Actualmente, los historiadores del periodo prefieren matizar esta ruptura entre la edad antigua y la edad media, de manera que entre los siglos III y VIII se suele hablar de antigüedad tardía, que habría sido una gran etapa de transición en todos los ámbitos: en el ámbito económico, por la sustitución del sistema esclavista por feudalismo; en el ámbito social, por la desaparición del concepto de ciudadanía romana y la consolidación de los estamentos medievales; en el ámbito político, por la descomposición de las estructuras centralizadas del imperio que dio paso a una dispersión del poder; y en el ámbito ideológico y cultural, por la absorción y sustitución de la cultura clásica por las culturas teocéntricas cristiana o islámica (cada una en su espacio).

La edad media suele dividir en dos grandes periodos: Alta Edad Media (siglo V a siglo X, sin una clara diferenciación con la antigüedad tardía); y baja edad media (siglo XI a siglo XV), que a su vez puede dividirse en un periodo de plenitud, la plena Edad Media (siglo XI a siglo XIII), y los dos últimos siglos (edad media tardía) que presenciar la crisis de la edad media (siglo XIV y XV).

La alta edad media se caracterizó por la ruralización y el descenso comercial y cultural del Occidente europeo. El Imperio bizantino alargó el derrumbe del imperio romano de Occidente mientras el islam se extendió hasta Hispania. Entre los siglos VIII y X, la Europa cristiana consolidó un sistema económico y político que se ha conocido con el nombre de feudalismo, marcado por la debilidad del poder monárquico, con una autoridad mediatizada por la nobleza y el clero; la autarquía económica, la existencia de una compleja red de relaciones sociales y vínculos feudales (de vasallaje cuando la relación era entre dos personas libres, una actuando como señor y la otra de vasallo; o de servidumbre, cuando era entre una persona libre que actuaba de señor y otra que renunciaba a su libertad: el siervo); y una sociedad teocrática, en el que la idea de Dios llenó toda la sociedad y los centros religiosos actuaron como foco de cultura, riqueza y vínculo con el pasado, con el latín como lengua de cultura y de intercambio.

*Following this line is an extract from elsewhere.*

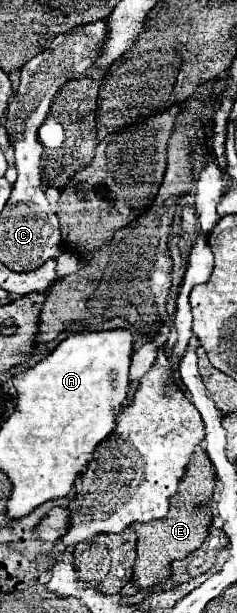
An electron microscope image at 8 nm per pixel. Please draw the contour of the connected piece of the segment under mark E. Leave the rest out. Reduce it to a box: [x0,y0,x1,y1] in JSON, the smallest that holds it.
[132,448,214,590]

La baja edad media se caracterizó, a partir del siglo XI, por un cambio de tendencia: la agricultura del Occidente europeo empezó a generar excedentes comercializables y se produjo un desarrollo de las ciudades impulsado por una intensa actividad comercial. El período de expansión económica fue bruscamente interrumpido a mediados siglo XIV: fue el principio de la rotura de las estructuras económicas y sociales del sistema señorial imperante y el inicio de muchos de los rasgos básicos de la edad moderna europea.

En este largo periodo de mil años, hubo hechos y procesos muy diferentes, diferenciados temporal y geográfica, que respondían tanto a influencias mutuas con otras civilizaciones y territorios como dinámicas internas. Algunas en tuvieran una gran proyección hacia el futuro y fueron las bases de la expansión europea posterior y del desarrollo de una incipiente vida urbana y una burguesía que, con el tiempo, desarrollarían el capitalismo. También surgieron formas políticas nuevas: el califato islámico, los poderes universales de la cristiandad latina (pontificado y el Sacro Imperio), el Imperio bizantino y los reinos eslavos integrados en la cristiandad oriental; y en menor escala, todo tipo de ciudades estado, desde las pequeñas ciudades imperiales libres hasta repúblicas italianas que mantuvieron imperios marítimos (República de Venecia); y las monarquías feudales que, transformadas en un modelo de monarquía autoritaria, prefiguran el estado moderno.